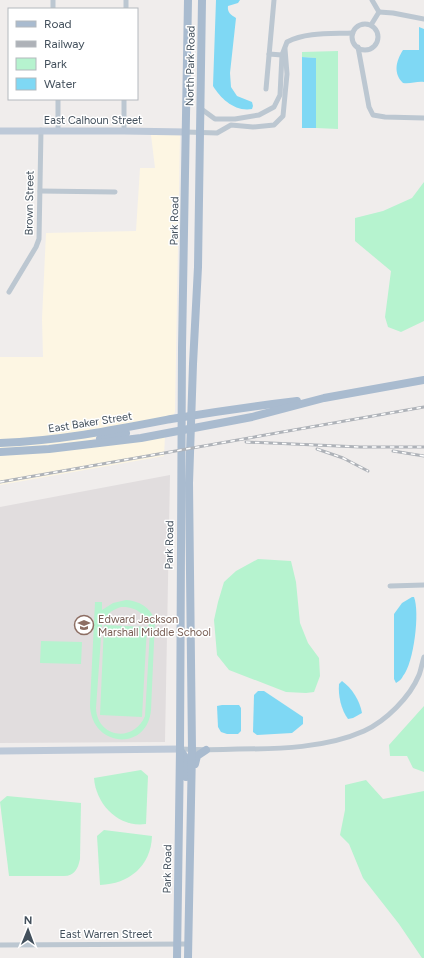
<svg xmlns="http://www.w3.org/2000/svg" width="424" height="958" font-family="Figtree,sans-serif">
<style>
.commercial{fill:#fdf6e3}
.education{fill:#e1ddde}
.green{fill:#b6f3cf;fill-rule:evenodd}
.water{fill:#7fd8f4}
.lines{fill:none;stroke-linecap:round;stroke-linejoin:round}
.street{stroke:#bcc7d1;stroke-width:5}
.secondary{stroke:#bdc9d8;stroke-width:7}
.primary{stroke:#a9bbcf;stroke-width:8}
.rail-casing{stroke:#aeb2b8;stroke-width:3}
.rail{stroke:#fff;stroke-width:1.5;stroke-dasharray:4.5;stroke-linecap:butt}
.labels{text-anchor:middle;stroke-width:3;stroke-linejoin:round;paint-order:stroke}
.street-label{font-size:11px;fill:#43505c;stroke:#fff}
.education-label{font-size:11px;fill:#785e54;stroke:#fff;text-anchor:start}
</style>
<rect width="100%" height="100%" fill="#f0edec"/>
<g class="commercial">
<polygon points="151,135 180,135 175,412 173,416 48,437 0,440 0,357 43,357 42,319 46,233 136,231 140,168 155,168"/>
<polygon points="101,435 92,440 77,443 0,449 0,446"/>
<polygon points="165,436 164,456 0,485 0,456"/>
</g>
<polygon class="education" points="170,475 165,742 0,743 0,507"/>
<g class="green">
<polygon points="338,51 338,129 316,128 316,58 302,57 302,52"/>
<polygon points="424,182 424,321 401,332 388,327 385,317 391,271 355,241 355,218 383,211 412,198"/>
<polygon points="258,559 291,561 296,582 300,623 308,643 319,658 320,676 314,692 306,693 286,692 268,685 229,670 217,655 214,620 218,602 224,582 236,571"/>
<path d="M126,600C139,601 150,607 155,620L151,710C147,753 90,747 90,704L95,602H102V610L113,603ZM121,607C136,606 148,615 150,631L145,716C134,743 97,738 96,708L102,624C106,615 111,610 121,607Z"/>
<polygon points="104,625 147,627 142,717 100,715"/>
<polygon points="41,641 82,642 81,664 40,663"/>
<polygon points="424,706 424,772 413,768 407,756 390,756 389,745"/>
<path d="M141,770L148,776L146,824C119,828 96,805 94,778Z"/>
<polygon points="366,780 383,799 424,791 424,958 422,958 399,924 363,878 349,844 340,835 345,810 345,785"/>
<path d="M7,796L81,803L80,859C78,869 74,876 64,876H9L0,802Z"/>
<path d="M104,830L152,836C151,866 129,884 100,885L97,836Z"/>
</g>
<g class="water">
<path d="M216,0H240L238,3L228,6C227,12 231,15 236,18L230,73L231,87L237,96L252,102L253,106L252,109C235,112 221,99 213,86Z"/>
<path d="M419,27L424,29V82C417,81 411,84 403,83C393,73 396,61 403,50H419Z"/>
<polygon points="302,57 316,58 316,128 302,128"/>
<path d="M412,597H414C420,612 414,663 403,676C402,679 399,681 396,683L394,679V614L402,603Z"/>
<path d="M342,681C352,688 360,701 362,713L353,718L348,719C341,710 338,695 339,684Z"/>
<polygon points="258,691 264,691 303,717 303,724 292,733 257,735 253,732 254,695"/>
<polygon points="222,705 239,705 241,708 241,731 238,734 227,734 221,732 218,727 217,706"/>
</g>
<g class="lines">
<g class="street">
<polyline points="53,9 53,0"/>
<polyline points="126,9 126,0"/>
<polyline points="379,12 393,13 424,19"/>
<circle cx="365" cy="37" r="13"/>
<polyline points="371,25 379,12 372,0"/>
<polyline points="358,47 369,107 373,115 385,117 424,118"/>
<polyline points="269,54 282,55"/>
<polyline points="266,89 274,0"/>
<polyline points="58,99 58,131"/>
<path d="M200,108L215,119H235L259,115L274,107L280,95L282,55L287,42C306,32 331,34 353,33"/>
<polyline points="124,131 124,99"/>
<polyline points="186,132 217,133 231,125 253,127 274,125 283,116 287,74 285,49"/>
<polyline points="40,191 115,192"/>
<polyline points="9,292 36,247 39,239 41,130"/>
<polyline points="390,586 424,585"/>
<path d="M180,749C199,750 218,750 238,749C279,749 326,748 364,731C386,721 410,697 419,675C421,670 422,663 424,657"/>
<polyline points="0,945 188,944"/>
</g>
<g class="secondary">
<polyline points="0,131 124,131 186,132"/>
<polyline points="0,751 180,749"/>
</g>
<g class="primary">
<polyline points="100,439 126,433"/>
<path d="M0,443C58,441 114,430 171,419C213,412 255,406 297,401"/>
<polyline points="0,452 49,449 141,438 252,417 324,398 424,380"/>
<polyline points="180,750 185,757 186,777"/>
<polyline points="195,764 197,756 206,750"/>
<polyline points="177,958 180,749 182,348 188,0"/>
<polyline points="188,958 192,750 189,483 193,364 198,267 202,0"/>
</g>
<g class="rail-casing">
<g id="rail">
<polyline points="246,442 360,447 424,447"/>
<polyline points="317,449 343,458 368,471"/>
<polyline points="393,451 424,456"/>
<polyline points="0,482 424,407"/>
</g>
</g>
<use href="#rail" class="rail"/>
</g>
<defs>
<g id="school-ring" transform="scale(1)"><circle r="9.5" fill="#fff" stroke="#8d6e63" stroke-width="1.5"/><path d="M0-5L7-2L0 1L-7-2ZM-4 1L0 2.5L4 1V4Q0 6-4 4Z" fill="#8d6e63"/></g>
</defs>
<g fill-rule="evenodd">
<use href="#school-ring" x="84" y="625"/>
</g>
<g class="labels">
<g class="street-label">
<text transform="translate(190 66) rotate(-89)" y="4">North Park Road</text>
<text x="93" y="124">East Calhoun Street</text>
<text transform="translate(29 203) rotate(-89)" y="4">Brown Street</text>
<text transform="translate(174 221) rotate(-89)" y="4">Park Road</text>
<text transform="translate(90 422) rotate(-9)" y="4">East Baker Street</text>
<text transform="translate(169 545) rotate(-89)" y="4">Park Road</text>
<text transform="translate(167 869) rotate(-89)" y="4">Park Road</text>
<text x="106" y="938">East Warren Street</text>
</g>
<g class="education-label">
<text x="98" y="623">Edward Jackson<tspan x="98" dy="13">Marshall Middle School</tspan></text>
</g>
</g>
<rect x="8" y="8" width="130" height="92" fill="#ffffff" stroke="#b4b9be"/>
<rect x="16" y="21" width="20" height="6" fill="#a9bbcf" stroke="#b4b9be"/>
<text x="44" y="28" font-size="12" fill="#43505c">Road</text>
<rect x="16" y="41" width="20" height="6" fill="#aeb2b8" stroke="#b4b9be"/>
<text x="44" y="48" font-size="12" fill="#43505c">Railway</text>
<rect x="16" y="58" width="20" height="12" fill="#b6f3cf" stroke="#b4b9be"/>
<text x="44" y="68" font-size="12" fill="#43505c">Park</text>
<rect x="16" y="78" width="20" height="12" fill="#7fd8f4" stroke="#b4b9be"/>
<text x="44" y="88" font-size="12" fill="#43505c">Water</text>
<g transform="translate(28 930) rotate(1)" stroke="#ffffff" stroke-width="3" paint-order="stroke">
<path d="M0-3L7 15L0 10L-7 15Z" fill="#43505c"/>
<text y="-6" font-size="11" font-weight="bold" text-anchor="middle" fill="#43505c">N</text>
</g>
</svg>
════════
**WHAT IS NEEDED**
Each of the entries above must be copied exactly, but the pictures stay out.

**COMPLETED EXERCISE**
<svg xmlns="http://www.w3.org/2000/svg" width="424" height="958" font-family="Figtree,sans-serif">
<style>
.commercial{fill:#fdf6e3}
.education{fill:#e1ddde}
.green{fill:#b6f3cf;fill-rule:evenodd}
.water{fill:#7fd8f4}
.lines{fill:none;stroke-linecap:round;stroke-linejoin:round}
.street{stroke:#bcc7d1;stroke-width:5}
.secondary{stroke:#bdc9d8;stroke-width:7}
.primary{stroke:#a9bbcf;stroke-width:8}
.rail-casing{stroke:#aeb2b8;stroke-width:3}
.rail{stroke:#fff;stroke-width:1.5;stroke-dasharray:4.5;stroke-linecap:butt}
.labels{text-anchor:middle;stroke-width:3;stroke-linejoin:round;paint-order:stroke}
.street-label{font-size:11px;fill:#43505c;stroke:#fff}
.education-label{font-size:11px;fill:#785e54;stroke:#fff;text-anchor:start}
</style>
<rect width="100%" height="100%" fill="#f0edec"/>
<g class="commercial">
<polygon points="151,135 180,135 175,412 173,416 48,437 0,440 0,357 43,357 42,319 46,233 136,231 140,168 155,168"/>
<polygon points="101,435 92,440 77,443 0,449 0,446"/>
<polygon points="165,436 164,456 0,485 0,456"/>
</g>
<polygon class="education" points="170,475 165,742 0,743 0,507"/>
<g class="green">
<polygon points="338,51 338,129 316,128 316,58 302,57 302,52"/>
<polygon points="424,182 424,321 401,332 388,327 385,317 391,271 355,241 355,218 383,211 412,198"/>
<polygon points="258,559 291,561 296,582 300,623 308,643 319,658 320,676 314,692 306,693 286,692 268,685 229,670 217,655 214,620 218,602 224,582 236,571"/>
<path d="M126,600C139,601 150,607 155,620L151,710C147,753 90,747 90,704L95,602H102V610L113,603ZM121,607C136,606 148,615 150,631L145,716C134,743 97,738 96,708L102,624C106,615 111,610 121,607Z"/>
<polygon points="104,625 147,627 142,717 100,715"/>
<polygon points="41,641 82,642 81,664 40,663"/>
<polygon points="424,706 424,772 413,768 407,756 390,756 389,745"/>
<path d="M141,770L148,776L146,824C119,828 96,805 94,778Z"/>
<polygon points="366,780 383,799 424,791 424,958 422,958 399,924 363,878 349,844 340,835 345,810 345,785"/>
<path d="M7,796L81,803L80,859C78,869 74,876 64,876H9L0,802Z"/>
<path d="M104,830L152,836C151,866 129,884 100,885L97,836Z"/>
</g>
<g class="water">
<path d="M216,0H240L238,3L228,6C227,12 231,15 236,18L230,73L231,87L237,96L252,102L253,106L252,109C235,112 221,99 213,86Z"/>
<path d="M419,27L424,29V82C417,81 411,84 403,83C393,73 396,61 403,50H419Z"/>
<polygon points="302,57 316,58 316,128 302,128"/>
<path d="M412,597H414C420,612 414,663 403,676C402,679 399,681 396,683L394,679V614L402,603Z"/>
<path d="M342,681C352,688 360,701 362,713L353,718L348,719C341,710 338,695 339,684Z"/>
<polygon points="258,691 264,691 303,717 303,724 292,733 257,735 253,732 254,695"/>
<polygon points="222,705 239,705 241,708 241,731 238,734 227,734 221,732 218,727 217,706"/>
</g>
<g class="lines">
<g class="street">
<polyline points="53,9 53,0"/>
<polyline points="126,9 126,0"/>
<polyline points="379,12 393,13 424,19"/>
<circle cx="365" cy="37" r="13"/>
<polyline points="371,25 379,12 372,0"/>
<polyline points="358,47 369,107 373,115 385,117 424,118"/>
<polyline points="269,54 282,55"/>
<polyline points="266,89 274,0"/>
<polyline points="58,99 58,131"/>
<path d="M200,108L215,119H235L259,115L274,107L280,95L282,55L287,42C306,32 331,34 353,33"/>
<polyline points="124,131 124,99"/>
<polyline points="186,132 217,133 231,125 253,127 274,125 283,116 287,74 285,49"/>
<polyline points="40,191 115,192"/>
<polyline points="9,292 36,247 39,239 41,130"/>
<polyline points="390,586 424,585"/>
<path d="M180,749C199,750 218,750 238,749C279,749 326,748 364,731C386,721 410,697 419,675C421,670 422,663 424,657"/>
<polyline points="0,945 188,944"/>
</g>
<g class="secondary">
<polyline points="0,131 124,131 186,132"/>
<polyline points="0,751 180,749"/>
</g>
<g class="primary">
<polyline points="100,439 126,433"/>
<path d="M0,443C58,441 114,430 171,419C213,412 255,406 297,401"/>
<polyline points="0,452 49,449 141,438 252,417 324,398 424,380"/>
<polyline points="180,750 185,757 186,777"/>
<polyline points="195,764 197,756 206,750"/>
<polyline points="177,958 180,749 182,348 188,0"/>
<polyline points="188,958 192,750 189,483 193,364 198,267 202,0"/>
</g>
<g class="rail-casing">
<g id="rail">
<polyline points="246,442 360,447 424,447"/>
<polyline points="317,449 343,458 368,471"/>
<polyline points="393,451 424,456"/>
<polyline points="0,482 424,407"/>
</g>
</g>
<use href="#rail" class="rail"/>
</g>
<defs>
<g id="school-ring" transform="scale(1)"><circle r="9.5" fill="#fff" stroke="#8d6e63" stroke-width="1.5"/><path d="M0-5L7-2L0 1L-7-2ZM-4 1L0 2.5L4 1V4Q0 6-4 4Z" fill="#8d6e63"/></g>
</defs>
<g fill-rule="evenodd">
<use href="#school-ring" x="84" y="625"/>
</g>
<g class="labels">
<g class="street-label">
<text transform="translate(190 66) rotate(-89)" y="4">North Park Road</text>
<text x="93" y="124">East Calhoun Street</text>
<text transform="translate(29 203) rotate(-89)" y="4">Brown Street</text>
<text transform="translate(174 221) rotate(-89)" y="4">Park Road</text>
<text transform="translate(90 422) rotate(-9)" y="4">East Baker Street</text>
<text transform="translate(169 545) rotate(-89)" y="4">Park Road</text>
<text transform="translate(167 869) rotate(-89)" y="4">Park Road</text>
<text x="106" y="938">East Warren Street</text>
</g>
<g class="education-label">
<text x="98" y="623">Edward Jackson<tspan x="98" dy="13">Marshall Middle School</tspan></text>
</g>
</g>
<rect x="8" y="8" width="130" height="92" fill="#ffffff" stroke="#b4b9be"/>
<rect x="16" y="21" width="20" height="6" fill="#a9bbcf" stroke="#b4b9be"/>
<text x="44" y="28" font-size="12" fill="#43505c">Road</text>
<rect x="16" y="41" width="20" height="6" fill="#aeb2b8" stroke="#b4b9be"/>
<text x="44" y="48" font-size="12" fill="#43505c">Railway</text>
<rect x="16" y="58" width="20" height="12" fill="#b6f3cf" stroke="#b4b9be"/>
<text x="44" y="68" font-size="12" fill="#43505c">Park</text>
<rect x="16" y="78" width="20" height="12" fill="#7fd8f4" stroke="#b4b9be"/>
<text x="44" y="88" font-size="12" fill="#43505c">Water</text>
<g transform="translate(28 930) rotate(1)" stroke="#ffffff" stroke-width="3" paint-order="stroke">
<path d="M0-3L7 15L0 10L-7 15Z" fill="#43505c"/>
<text y="-6" font-size="11" font-weight="bold" text-anchor="middle" fill="#43505c">N</text>
</g>
</svg>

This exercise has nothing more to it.